The four other maps, by John Senex, form a continuous chart of the Pacific coast from Acapulco to Ancon (just south of the Island of Chiloé).
States
Pagination conforms to the 1718 second edition. The 1712 first edition titlepage here in facsimile on old paper.
Provenance
Engraved armorial bookplate of Mathew Fortesque, of Stephenstown.
Herman Moll (c. 1654-1732) was one of the most important London mapmakers in the first half of the eighteenth century. Moll was probably born in Bremen, Germany, around 1654. He moved to London to escape the Scanian Wars. His earliest work was as an engraver for Moses Pitt on the production of the English Atlas, a failed work which landed Pitt in debtor's prison. Moll also engraved for Sir Jonas Moore, Grenville Collins, John Adair, and the Seller & Price firm. He published his first original maps in the early 1680s and had set up his own shop by the 1690s.
Moll's work quickly helped him become a member of a group which congregated at Jonathan's Coffee House at Number 20 Exchange Alley, Cornhill, where speculators met to trade stock. Moll's circle included the scientist Robert Hooke, the archaeologist William Stuckley, the authors Jonathan Swift and Daniel Defoe, and the intellectually-gifted pirates William Dampier, Woodes Rogers and William Hacke. From these contacts, Moll gained a great deal of privileged information that was included in his maps.

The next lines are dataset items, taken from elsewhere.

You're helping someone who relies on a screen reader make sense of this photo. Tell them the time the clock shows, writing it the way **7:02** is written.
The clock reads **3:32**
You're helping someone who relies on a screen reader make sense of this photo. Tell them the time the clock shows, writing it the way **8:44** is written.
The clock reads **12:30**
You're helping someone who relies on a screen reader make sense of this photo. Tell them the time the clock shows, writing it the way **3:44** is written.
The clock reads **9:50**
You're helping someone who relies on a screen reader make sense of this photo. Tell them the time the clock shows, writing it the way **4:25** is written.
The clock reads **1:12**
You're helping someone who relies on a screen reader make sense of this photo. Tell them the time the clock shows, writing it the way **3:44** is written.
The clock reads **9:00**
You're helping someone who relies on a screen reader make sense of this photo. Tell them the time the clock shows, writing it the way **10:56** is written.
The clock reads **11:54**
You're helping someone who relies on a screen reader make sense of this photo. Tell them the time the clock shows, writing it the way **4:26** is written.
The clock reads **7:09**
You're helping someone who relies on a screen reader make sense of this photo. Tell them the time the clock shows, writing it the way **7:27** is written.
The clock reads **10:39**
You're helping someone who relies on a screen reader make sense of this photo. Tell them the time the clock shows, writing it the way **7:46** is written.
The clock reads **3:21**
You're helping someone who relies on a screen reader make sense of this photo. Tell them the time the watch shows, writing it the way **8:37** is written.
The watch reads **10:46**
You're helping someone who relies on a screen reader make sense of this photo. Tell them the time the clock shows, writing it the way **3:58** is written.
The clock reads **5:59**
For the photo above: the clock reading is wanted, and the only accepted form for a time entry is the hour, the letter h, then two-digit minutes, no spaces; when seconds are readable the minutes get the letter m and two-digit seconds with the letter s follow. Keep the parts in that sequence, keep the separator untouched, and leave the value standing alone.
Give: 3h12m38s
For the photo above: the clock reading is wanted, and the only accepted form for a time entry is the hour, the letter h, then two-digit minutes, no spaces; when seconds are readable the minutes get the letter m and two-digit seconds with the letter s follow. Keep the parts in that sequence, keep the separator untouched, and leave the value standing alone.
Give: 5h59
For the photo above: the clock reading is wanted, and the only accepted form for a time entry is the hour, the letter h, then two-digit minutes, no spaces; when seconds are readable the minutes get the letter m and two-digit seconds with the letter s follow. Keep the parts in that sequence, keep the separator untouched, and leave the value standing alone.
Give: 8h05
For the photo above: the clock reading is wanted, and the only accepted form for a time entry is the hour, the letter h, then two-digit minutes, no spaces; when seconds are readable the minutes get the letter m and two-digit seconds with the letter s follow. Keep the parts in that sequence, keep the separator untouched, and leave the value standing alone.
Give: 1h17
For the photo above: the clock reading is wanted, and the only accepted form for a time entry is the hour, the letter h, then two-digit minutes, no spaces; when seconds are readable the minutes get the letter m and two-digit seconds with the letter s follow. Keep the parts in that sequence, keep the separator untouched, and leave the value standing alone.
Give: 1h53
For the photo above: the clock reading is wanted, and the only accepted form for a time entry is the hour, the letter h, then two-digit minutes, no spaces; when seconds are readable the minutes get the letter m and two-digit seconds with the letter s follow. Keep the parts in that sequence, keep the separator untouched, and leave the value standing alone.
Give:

Over the course of his career, he published dozens of geographies, atlases, and histories, not to mention numerous sheet maps. His most famous works are Atlas Geographus, a monthly magazine that ran from 1708 to 1717, and The World Described (1715-54). He also frequently made maps for books, including those of Dampier’s publications and Swift’s Gulliver’s Travels. Moll died in 1732. It is likely that his plates passed to another contemporary, Thomas Bowles, after this death.
John Senex (1678-1740) was one of the foremost mapmakers in England in the early eighteenth century. He was also a surveyor, globemaker, and geographer. As a young man, he was apprenticed to Robert Clavell, a bookseller. He worked with several mapmakers over the course of his career, including Jeremiah Seller and Charles Price. In 1728, Senex was elected as a Fellow of the Royal Society, a rarity for mapmakers. The Fellowship reflects his career-long association as engraver to the Society and publisher of maps by Edmund Halley, among other luminaries. He is best known for his English Atlas (1714), which remained in print until the 1760s. After his death in 1740 his widow, Mary, carried on the business until 1755. Thereafter, his stock was acquired by William Herbert and Robert Sayer (maps) and James Ferguson (globes).